Я, конечно, понимал, что когда-то придется писать про Бабаева. Мне хотелось. Я не мог сказать вслух, не мог подумать, но внутри выходило: после того, когда… Но ведь я не ждал его смерти. Я собирал материал. И чтобы закончить, мне не хватало, получается, этого. Чужая смерть заставляет запомнить твой день, твою минуту, когда ты узнал и что-то подумал и запомнил навсегда – так полностью и точно, как редко думаешь и помнишь, когда не ребенок, – вот все, что такое чужая смерть. Это – настоящий ты.
Чужая смерть, и все равно ничего не узнаешь о жизни. Ничего не изменится. Записал, и всё. И все равно солнце встанет, позовет крепкая власть мочевого пузыря, садись съешь что-нибудь, надо сходить за хлебом, звонит телефон – тот, кому нет нужды знать, перед которым неудобно или бессмысленно выглядеть унылым, он-то здесь при чем, никто не должен страдать. А я?
Я думал: Бабаев проживет долго, подрастет Терехова Ася и его запомнит. Но, мне кажется, ему бы хотелось, чтобы кто-то написал, сейчас, до. Помимо паршиво-скучных расчетов впавших в ничтожество после смерти советской власти (что чиновные глаза прочтут, узнают, умилятся и решающая земные вопросы рука поставит против фамилии «Бабаев» цифру на месте, где вечный прочерк) мои или чьи-то строки, кажется, были бы небезразличны Бабаеву сами по себе – нет человека, которого бы они интересовали больше, а я ждал: пусть умрет, но, но, но – не только.
Мы встречались и ходили рядом как записыватель и рассказчик, у нас не могло найтись позиций других, чтобы оставаться рядом: он плохо слышал, он жил там, непреодолимо далеко, у нас не заводилось общего дела или выгоды, не было места, где обязательно пересечешься. Я знал (сколько раз происходило, и с близкими людьми): напишу, напечатаю, встретишься, отдашь «вышедший номер»– позвонят с искренне радушной благодарностью и – конец навсегда, говорить больше не о чем. Что-то кончилось. Напишешь, словно погадаешь по руке – в одно мгновение, больше не задержишься рядом, нельзя поглядеть: сбывается, нет?

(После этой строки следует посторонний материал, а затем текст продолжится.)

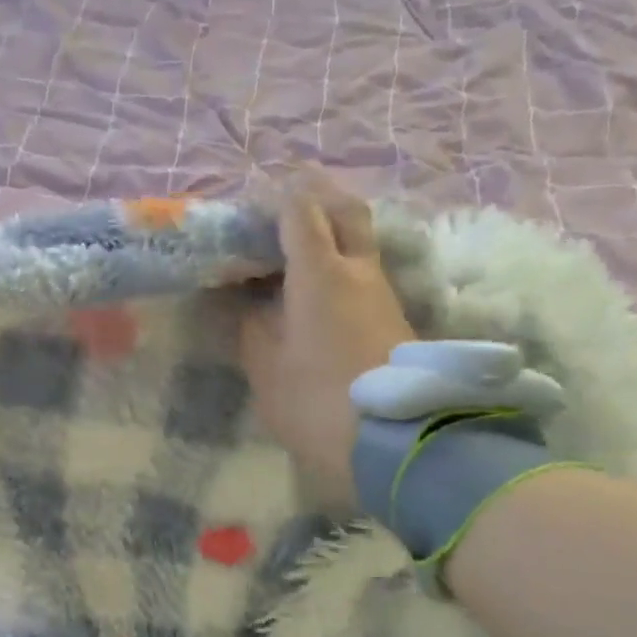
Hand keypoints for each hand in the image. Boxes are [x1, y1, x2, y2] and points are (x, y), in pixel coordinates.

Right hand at [240, 174, 415, 504]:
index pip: (301, 211)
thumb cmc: (317, 399)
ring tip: (292, 247)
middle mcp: (358, 270)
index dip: (277, 197)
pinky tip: (315, 287)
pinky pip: (363, 272)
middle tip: (288, 199)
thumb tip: (240, 301)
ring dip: (330, 231)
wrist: (396, 441)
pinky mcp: (393, 319)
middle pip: (346, 211)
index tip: (254, 199)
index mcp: (320, 273)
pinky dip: (339, 263)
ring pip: (359, 242)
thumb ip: (249, 326)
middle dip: (318, 195)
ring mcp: (382, 293)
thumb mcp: (266, 366)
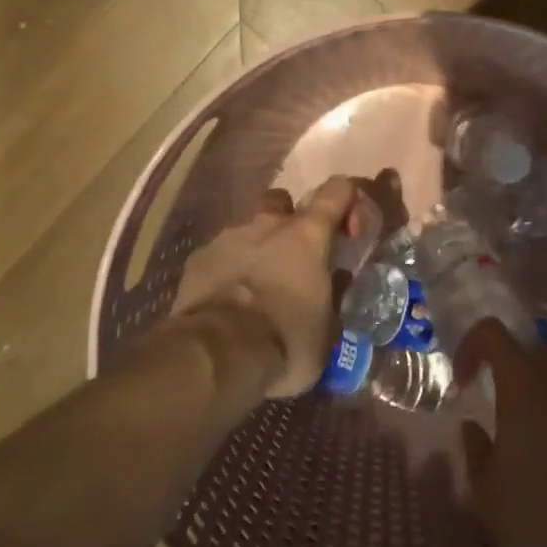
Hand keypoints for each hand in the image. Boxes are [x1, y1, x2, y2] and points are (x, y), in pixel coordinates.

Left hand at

Я боялся потерять.
Да, и вот еще: я собирался писать то, что думаю на самом деле. Не учитывая нервных систем и направления роста шерсти. Про живого так не напишешь. Да и зачем? – какая-нибудь уборщица в любом случае что-то не так поймет при беглом чтении и что-то скажет на собрании по утверждению квартальных планов подсекции поэтики кафедры русской литературы факультета журналистики или соседке по кабинкам в женском туалете. Да. Вот тут, в этом месте надо еще добавить (глянул в план): я уверен, что строки мои не единственные и не останутся таковыми, написанными об Эдуарде Григорьевиче, что люди, которым он сделал столько доброго, затронул в душе так много важных струн, присоединят и продолжат… что избавляет меня от тяжкой ответственности и необходимости… э-э, ну и так далее…
- Вы замечали? Если ненадолго
- Мы расстаемся, то легко и смело
- Мы говорим друг другу: «Ну, прощай!»
- Но если нам разлука путь укажет
- На много лет, мы говорим: «Всего!
- До скорой встречи! Напишу, конечно!»
- На письмах даты.
- Может быть, вся жизнь.
- И только тем, кого мы никогда
- Уже не встретим в этой жизни (странно,
- Что мы всегда угадываем это),
- Мы не решаемся сказать: «Прощай!»
- Вот так мы покидаем город детства.
- Вернемся – нас никто не узнает.
- И мы глядим с таинственной улыбкой
- На тех, кто и не знал нас никогда…
- Так пролетают годы. Постепенно
- Мы учимся искусству узнавать
- Самих себя. И в том, что с нами было,
- И в том, что больше не вернется.
Выше приведены строчки из стихотворения Эдуарда Григорьевича Бабаева «Память».
Еще на куске бумаги он записал из Уитмена в переводе Чуковского:
- Я страстно любил одного человека,
- Который меня не любил,
- И вот отчего я написал эти песни.
И добавил свое: «И разве все мы, «ротозеи», пишущие стихи, рассказы, романы и повести, а также воспоминанья, разве все мы не обращаемся к тем, кто нас уже не услышит?»
Не любит – не услышит, действительно одно и то же, почти. Неуловимость жизни. Все, что получается записать, – не Эдуард Григорьевич, и то, что хотел-надеялся, – тоже нет, и то, что помню еще, – не он. И ясно, что писанием этим (даже посмертным) я отдаляюсь от Бабаева сильно и почти окончательно. Разоряюсь ради выдуманного долга, почти все дешевеет. В «почти» останется настоящее, я его не понимаю. Но оно есть.